Justice O'Connor retires from Supreme Court (permanent blog link)

The BBC says:

Sandra Day O'Connor, the first woman to serve on the US Supreme Court and a crucial centrist, is to retire.

Ms O'Connor, 75, has often cast the deciding vote on the nine-member court, leading some US commentators to call her the most powerful woman in America.

She is the first Supreme Court justice to retire since 1994, giving George W Bush his first chance to name a judge.

The former Arizona politician was nominated by Ronald Reagan to serve on the court and took up her seat in 1981.

In a statement at the White House, President Bush praised Ms O'Connor as a "discerning and diligent judge", who has earned universal respect.

He said he would consult with senators to find a successor, and said he would be "deliberate and thorough" in his search.

The president's nomination to the court must be approved by the Senate.

Speculation has mounted that Mr Bush will now nominate a conservative to the court in an effort to tilt the balance of opinion on the bench.

"Speculation has mounted"? Who is the BBC trying to kid, they are trying to portray Bush as some kind of reasonable person who will engage in long and sincere discussion on the matter.
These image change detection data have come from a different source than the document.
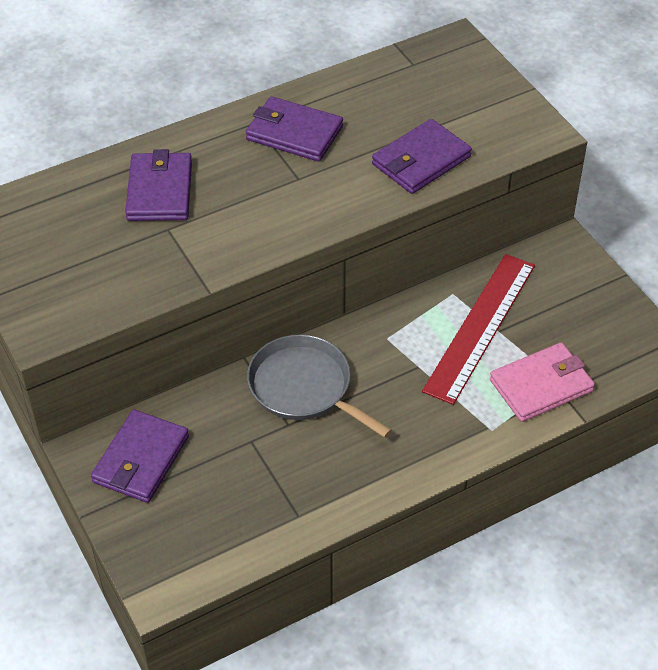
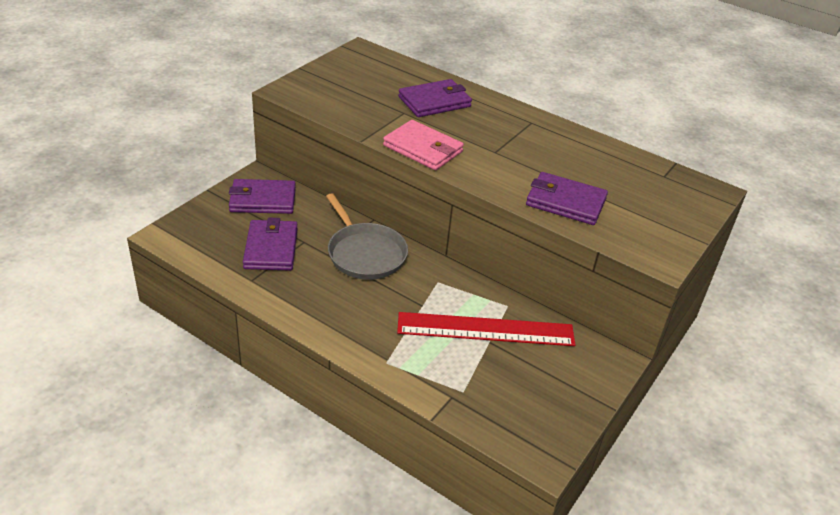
camera: 60 degrees right, 10 degrees down
purple wallet [246,96,343,162] -> purple wallet moved to [243,218,298,271]
grey pan [247,334,392,438] -> grey pan turned 135 degrees clockwise [326,193,408,280]
pink wallet [490,342,595,422] -> pink wallet moved to [383,120,464,170]

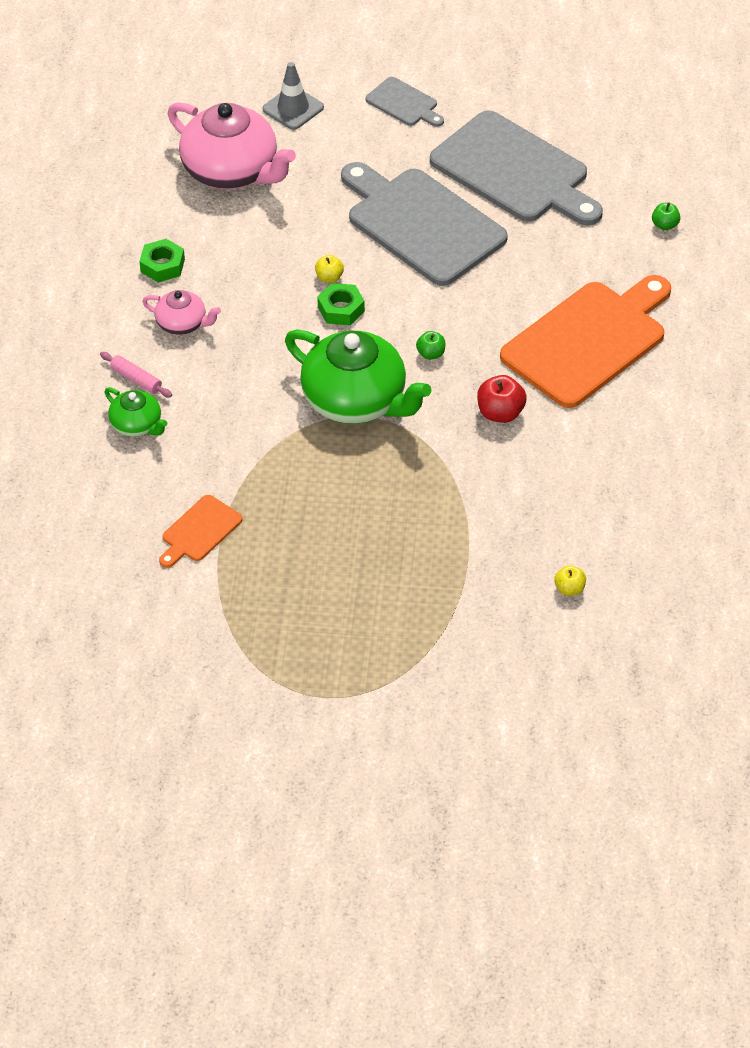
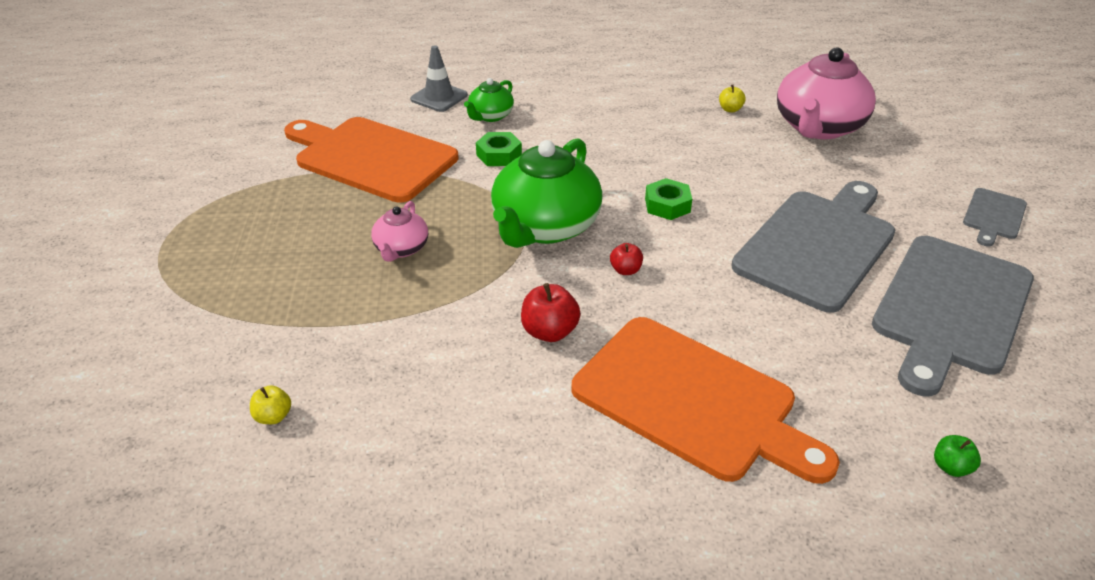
camera: 80 degrees right, 10 degrees down
pink rolling pin [100,352,172,398] -> none
green nut [139,239,185,283] -> green nut moved to [476,132,522,166]
pink teapot [142,290,221,335] -> pink teapot moved to [371,201,428,262]
orange cutting board [159,495,243,568] -> orange cutting board [284,117,458,203], size x2.15
grey traffic cone [263,62,324,130] -> grey traffic cone moved to [410,45,468,112]
yellow apple [315,255,344,283] -> yellow apple moved to [719,85,745,112]
green apple [416,331,446,360] -> red apple [610,243,643,275]

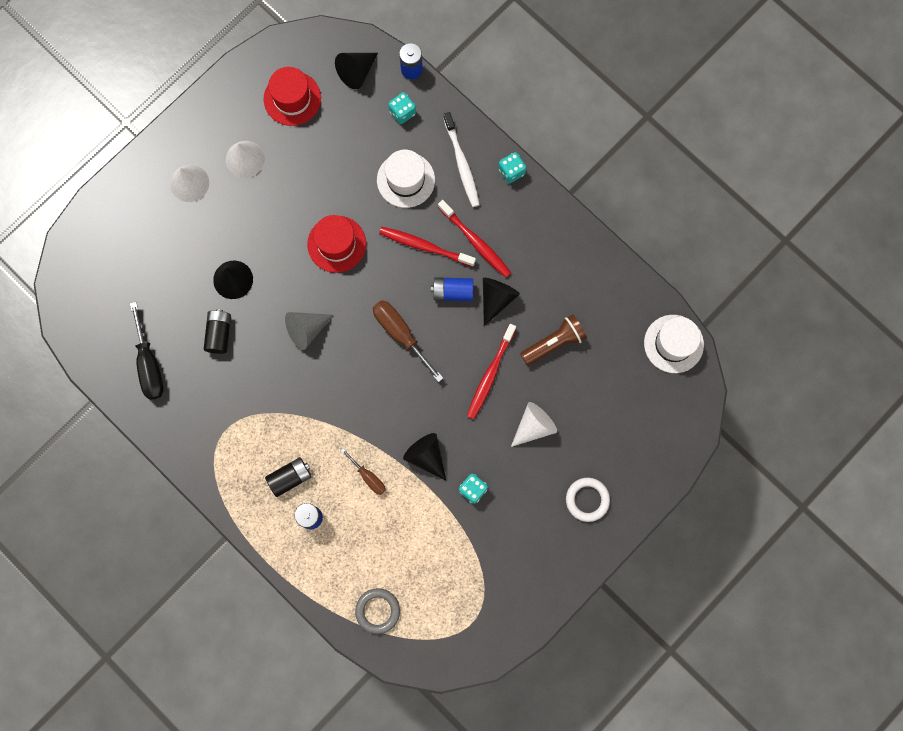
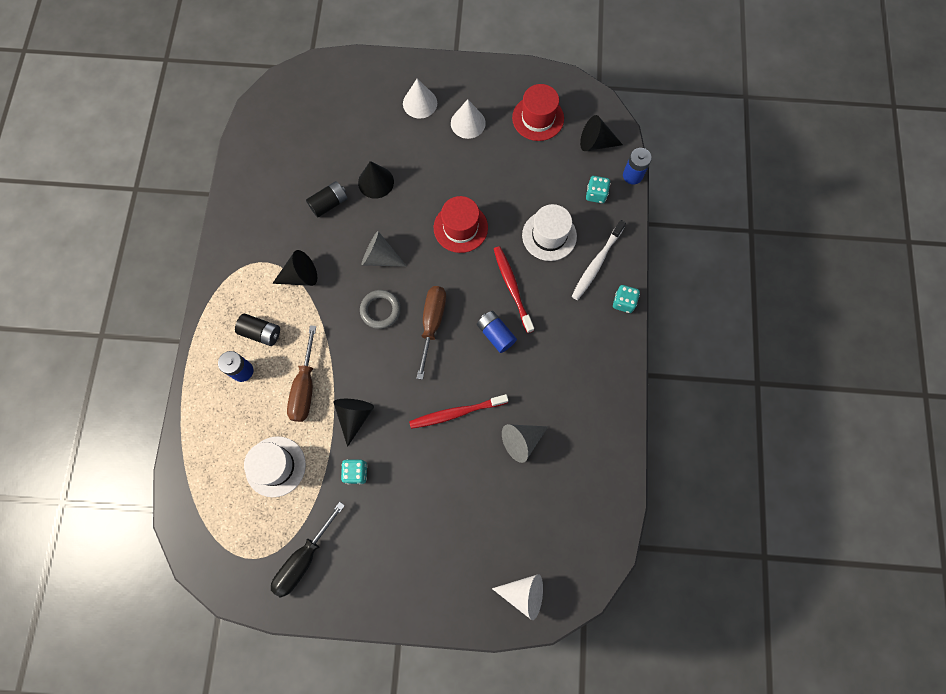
camera: 50 degrees right, 5 degrees down
black screwdriver [130,302,164,400] -> black screwdriver moved to [271,502,345,598]
brown screwdriver [341,448,386,495] -> brown screwdriver [287,325,316,422], size x1.70
grey ring [355,588,400,634] -> grey ring moved to [360,290,401,329]
red toothbrush [438,200,511,278] -> none
black cone [483,278,520,326] -> black cone moved to [272,250,317,286]
white cone [511,402,557,447] -> white cone moved to [492,574,543,620]
brown flashlight [520,314,587,366] -> grey cone [502,424,548,463]
white ring [566,478,610,522] -> none
white hat [644,315,704,373] -> white hat moved to [244,436,306,497]

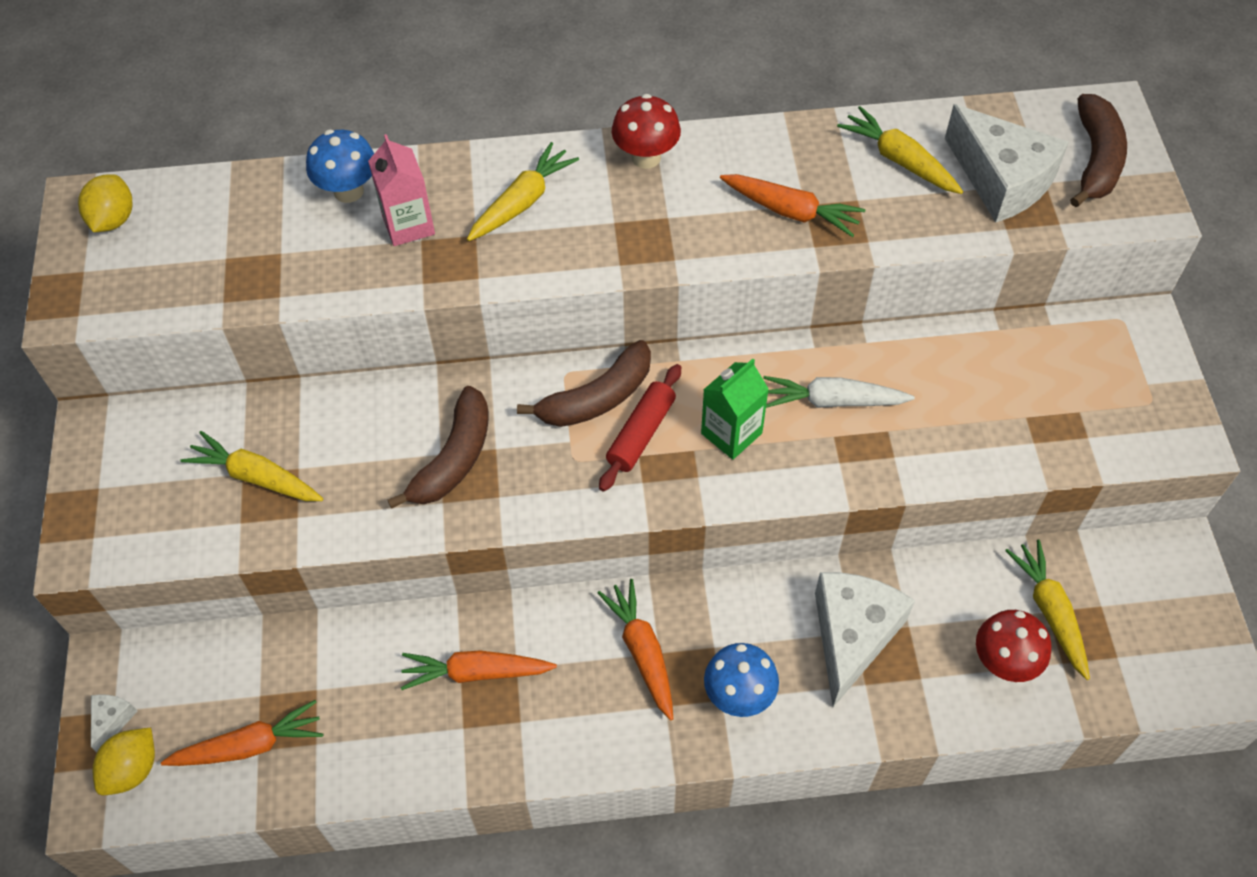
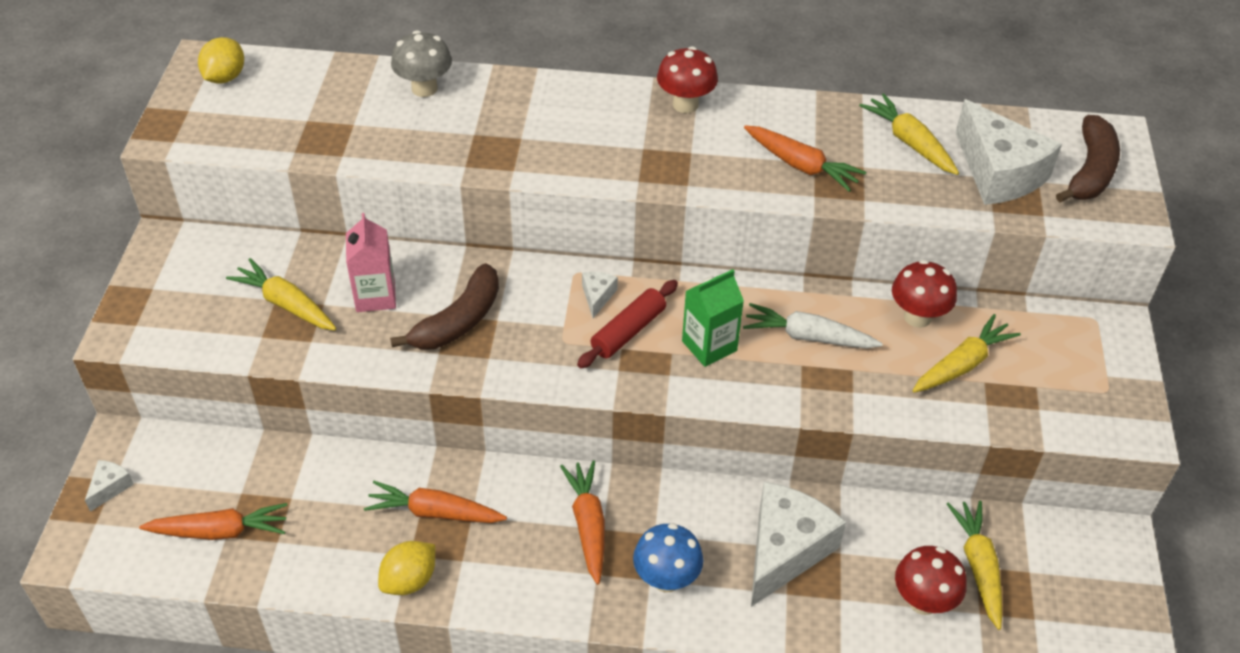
camera: 10 degrees right, 10 degrees down
yellow lemon [92,728,155,795] -> yellow lemon moved to [378,541,435,595]
blue mushroom [306,129,374,203] -> grey mushroom [391,30,452,97]
pink carton [368,134,435,246] -> pink carton moved to [346,213,396,312]
yellow carrot [467,142,579,241] -> yellow carrot moved to [912,314,1021,393]
brown banana [517,340,651,427] -> white cheese [582,272,618,318]
none -> red mushroom [892,260,957,328]

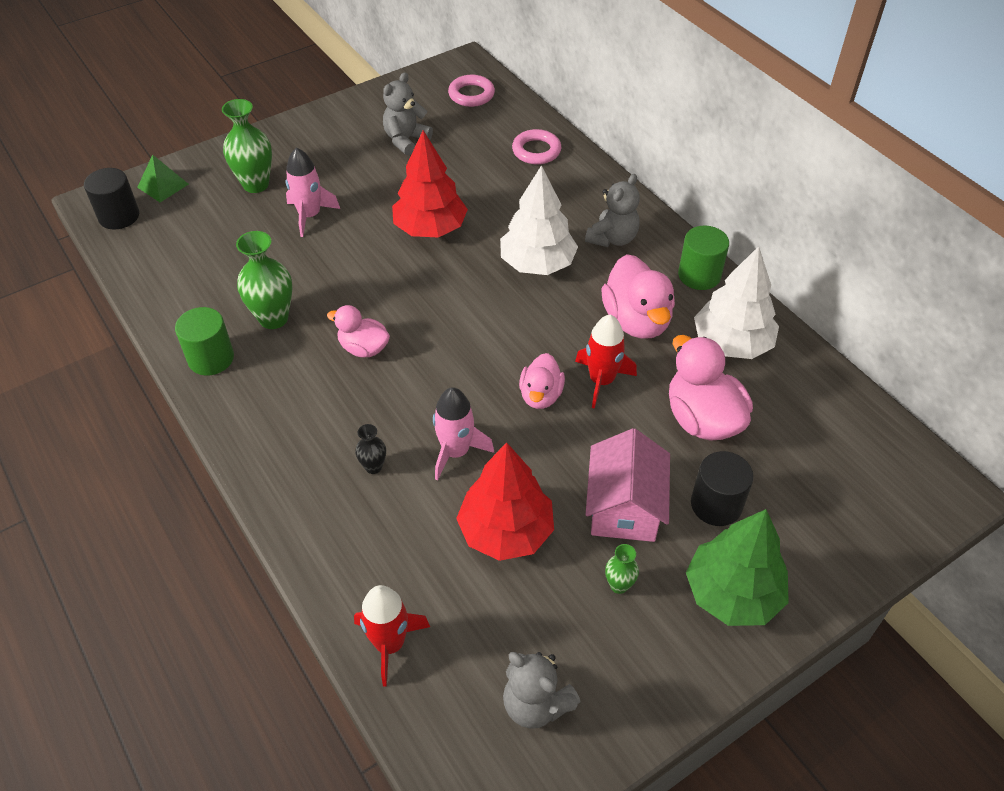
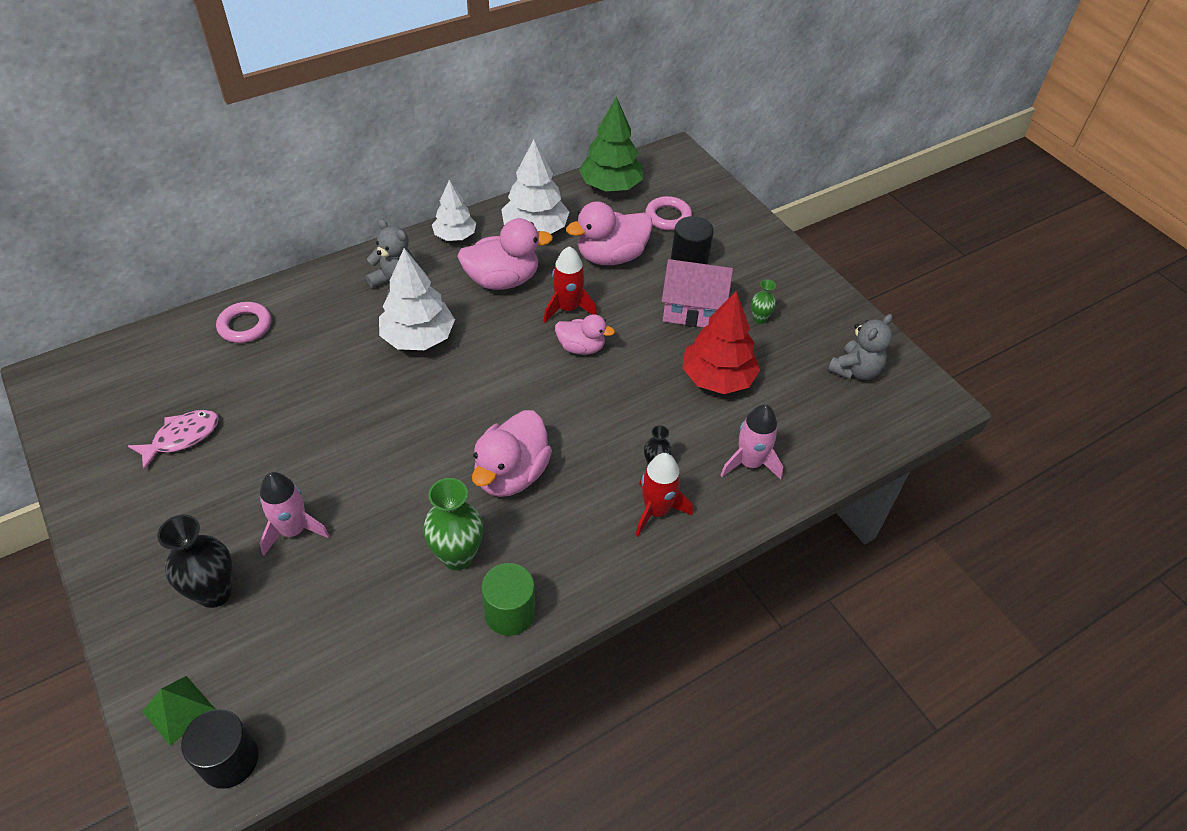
camera: 90 degrees left, 0 degrees up
green vase [222,99,272,193] -> black vase [157,515,233,608]
pink duck [327,305,390,358] -> pink duck [472,410,552,497], size x1.64
red rocket [354,585,430,687] -> red rocket moved to [636,453,693,536]
grey teddy bear [383,72,433,155] -> pink fish [128,410,219,470]
red tree [392,130,468,238] -> none
pink rocket [433,387,494,481] -> pink rocket moved to [721,404,783,479]
pink ring [448,75,495,107] -> pink ring moved to [645,196,692,231]
green cylinder [678,226,729,290] -> white tree [432,180,476,241]
green tree [686,509,789,626] -> green tree moved to [579,96,643,191]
It's obvious he is going to appoint a loony idealogue to the position. The Supreme Court was always going to be the biggest casualty of the Bush re-election. He can screw up the US economy. He can screw up the world environment. He can screw up world peace. But all those can be fixed within a matter of a decade after he leaves office. Unfortunately his pick (or picks) to the Supreme Court will ruin America for a generation and more. The crazies not only run the White House and Congress, they are now going to run the Supreme Court.

Scotland tries carbon sequestration (permanent blog link)

The BBC says:

The world's first industrial-scale clean energy power plant to generate "carbon-free" electricity from hydrogen could be built in Aberdeenshire.

The £330m project will split natural gas into hydrogen and carbon dioxide.

The hydrogen will fuel a new power station to be built near the existing power station at Peterhead.

The carbon dioxide (CO2) will then be liquefied and piped underground for storage in BP's Miller oil field where it can also help to recover more oil.

Oil giant BP PLC and its partners Royal Dutch/Shell, ConocoPhillips and Scottish & Southern Energy PLC are planning to build the 350 megawatt power station, which could come on stream in 2009.

BP said the project would reduce the amount of carbon dioxide emitted to the atmosphere by the power generation by more than 90% and would provide carbon-free electricity to the equivalent of a quarter of a million UK homes.

Initial engineering feasibility studies into the project have been completed and the partners will now begin detailed design work to make sure the project is economically viable.

The carbon dioxide would be exported through existing pipelines to the Miller oilfield which is due to cease production in 2006/7.

The injection of carbon dioxide could increase oil recovery by up to 40 million barrels and extend the field's life by 15-20 years, BP said.

Norway's Statoil company has buried carbon dioxide under the North Sea since 1996.

The UK Government recently announced £25m of funding to develop carbon sequestration.

It's good that someone is trying out this technology, it won't be all the solution to carbon excess but it could definitely play an important part.